__PROBLEM STATEMENT__
For the material that follows, list every line containing the word "EVERYDAY".

__RECORDS TO USE__
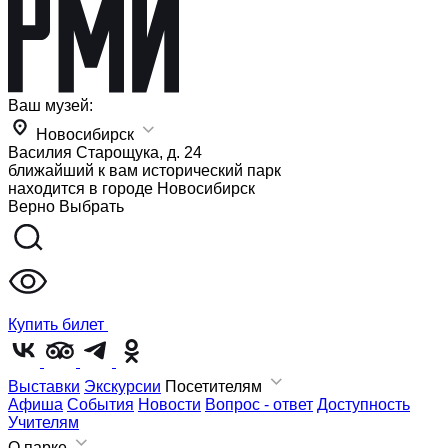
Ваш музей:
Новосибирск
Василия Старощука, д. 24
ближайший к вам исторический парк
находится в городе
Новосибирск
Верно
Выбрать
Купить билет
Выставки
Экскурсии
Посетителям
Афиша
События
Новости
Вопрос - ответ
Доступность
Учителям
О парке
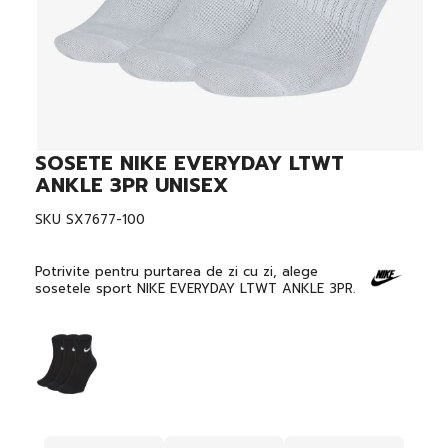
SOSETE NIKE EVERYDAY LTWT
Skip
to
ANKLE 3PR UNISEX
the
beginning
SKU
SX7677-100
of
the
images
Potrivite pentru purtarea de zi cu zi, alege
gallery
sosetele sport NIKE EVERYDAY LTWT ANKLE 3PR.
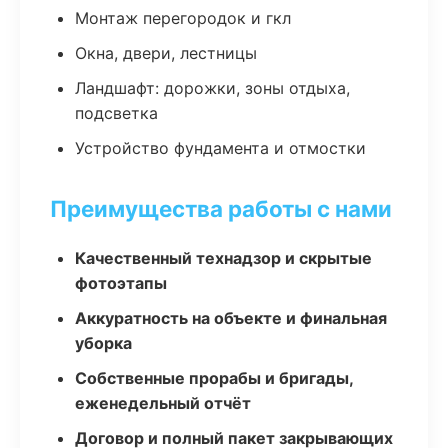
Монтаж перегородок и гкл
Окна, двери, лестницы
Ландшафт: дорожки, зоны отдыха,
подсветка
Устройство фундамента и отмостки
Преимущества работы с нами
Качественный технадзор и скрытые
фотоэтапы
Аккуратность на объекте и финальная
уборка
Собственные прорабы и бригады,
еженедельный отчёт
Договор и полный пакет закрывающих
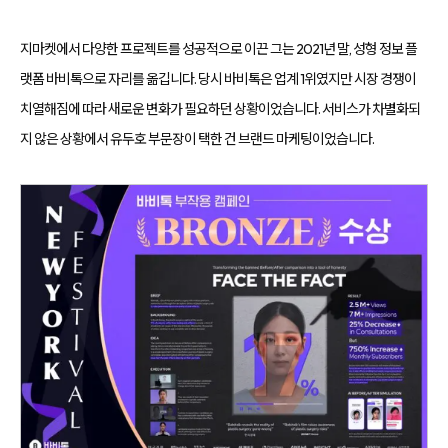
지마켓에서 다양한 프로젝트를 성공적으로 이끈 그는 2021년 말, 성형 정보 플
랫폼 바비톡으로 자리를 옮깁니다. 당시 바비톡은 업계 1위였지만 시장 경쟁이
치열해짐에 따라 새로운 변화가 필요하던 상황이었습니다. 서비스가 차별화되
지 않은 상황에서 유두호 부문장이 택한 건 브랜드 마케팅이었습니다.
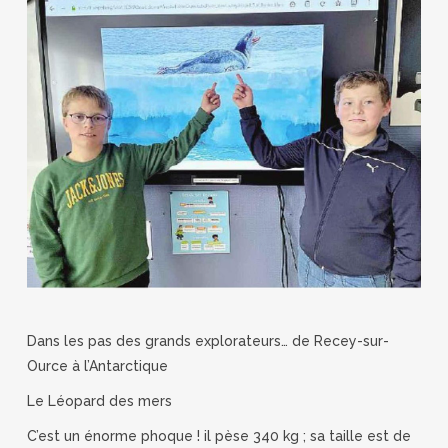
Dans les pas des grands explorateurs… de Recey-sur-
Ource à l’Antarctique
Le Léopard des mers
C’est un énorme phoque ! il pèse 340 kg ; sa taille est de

--

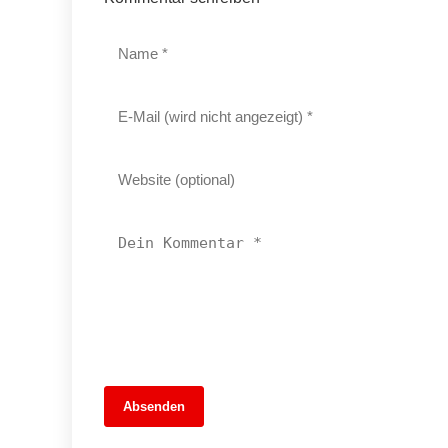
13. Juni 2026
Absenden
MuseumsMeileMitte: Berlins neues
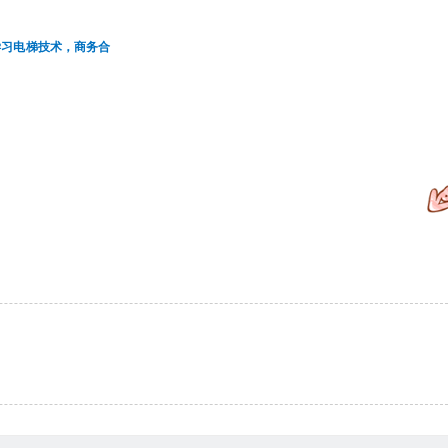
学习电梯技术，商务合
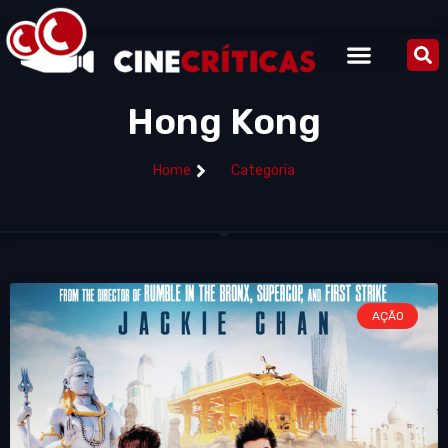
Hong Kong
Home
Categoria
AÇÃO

__FINISHED EXERCISE__
SOSETE NIKE EVERYDAY LTWT
sosetele sport NIKE EVERYDAY LTWT ANKLE 3PR.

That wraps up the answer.